● JOB:
Please output exactly the part of the records below that opens with the line containing "[Live Demo Link](https://micheaol.github.io/Awesome-books/)" and closes with the line containing "- GitHub: [@micheaol](https://github.com/micheaol)", both lines included, and nothing else.

● DATA PROVIDED:

——

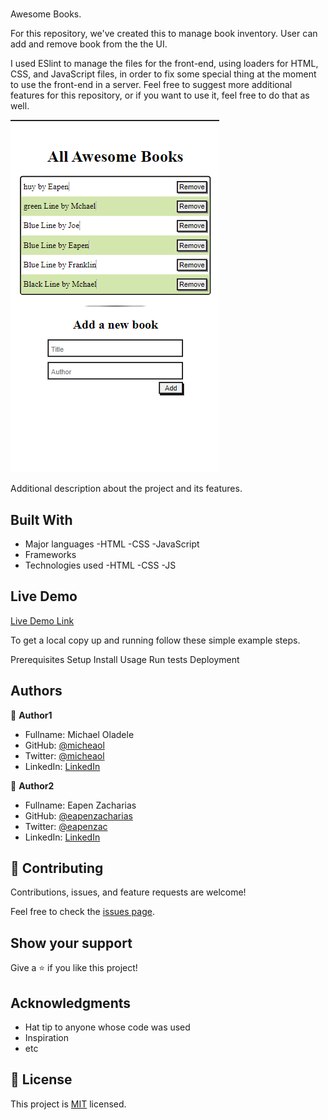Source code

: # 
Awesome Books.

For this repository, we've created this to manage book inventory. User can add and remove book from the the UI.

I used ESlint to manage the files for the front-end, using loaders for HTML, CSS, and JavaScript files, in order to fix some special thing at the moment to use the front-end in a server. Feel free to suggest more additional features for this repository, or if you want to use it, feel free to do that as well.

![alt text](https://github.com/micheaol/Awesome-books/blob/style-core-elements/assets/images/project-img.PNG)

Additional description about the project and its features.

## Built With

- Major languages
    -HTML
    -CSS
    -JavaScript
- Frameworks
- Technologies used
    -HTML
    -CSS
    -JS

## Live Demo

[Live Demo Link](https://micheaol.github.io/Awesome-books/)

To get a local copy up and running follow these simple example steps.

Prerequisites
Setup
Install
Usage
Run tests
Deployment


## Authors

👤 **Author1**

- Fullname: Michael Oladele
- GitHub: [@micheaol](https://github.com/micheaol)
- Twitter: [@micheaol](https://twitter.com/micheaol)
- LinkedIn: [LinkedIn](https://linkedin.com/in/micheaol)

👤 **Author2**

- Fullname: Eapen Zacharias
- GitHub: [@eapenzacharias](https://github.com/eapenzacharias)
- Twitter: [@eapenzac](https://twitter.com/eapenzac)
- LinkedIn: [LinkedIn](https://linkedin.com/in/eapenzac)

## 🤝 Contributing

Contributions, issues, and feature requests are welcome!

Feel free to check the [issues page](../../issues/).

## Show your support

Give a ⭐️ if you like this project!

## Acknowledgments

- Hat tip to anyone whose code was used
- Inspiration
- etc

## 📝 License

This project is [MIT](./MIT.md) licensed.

——

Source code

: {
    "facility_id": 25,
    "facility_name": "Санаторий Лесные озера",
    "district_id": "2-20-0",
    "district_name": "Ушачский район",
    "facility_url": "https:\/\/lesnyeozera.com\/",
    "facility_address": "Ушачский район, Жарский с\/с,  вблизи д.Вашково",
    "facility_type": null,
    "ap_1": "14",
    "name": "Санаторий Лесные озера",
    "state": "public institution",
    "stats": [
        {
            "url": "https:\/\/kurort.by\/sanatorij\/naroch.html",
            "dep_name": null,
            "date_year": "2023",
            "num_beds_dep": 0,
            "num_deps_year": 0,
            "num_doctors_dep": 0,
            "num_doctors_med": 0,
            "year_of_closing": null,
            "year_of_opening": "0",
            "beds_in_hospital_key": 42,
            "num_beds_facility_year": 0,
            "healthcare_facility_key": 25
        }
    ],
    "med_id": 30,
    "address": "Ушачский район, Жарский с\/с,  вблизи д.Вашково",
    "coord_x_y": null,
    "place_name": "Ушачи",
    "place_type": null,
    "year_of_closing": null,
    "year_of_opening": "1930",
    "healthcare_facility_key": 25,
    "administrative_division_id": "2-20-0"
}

——

● RESPONSE BOX:
[Live Demo Link](https://micheaol.github.io/Awesome-books/)

To get a local copy up and running follow these simple example steps.

Prerequisites
Setup
Install
Usage
Run tests
Deployment


## Authors

👤 **Author1**

- Fullname: Michael Oladele
- GitHub: [@micheaol](https://github.com/micheaol)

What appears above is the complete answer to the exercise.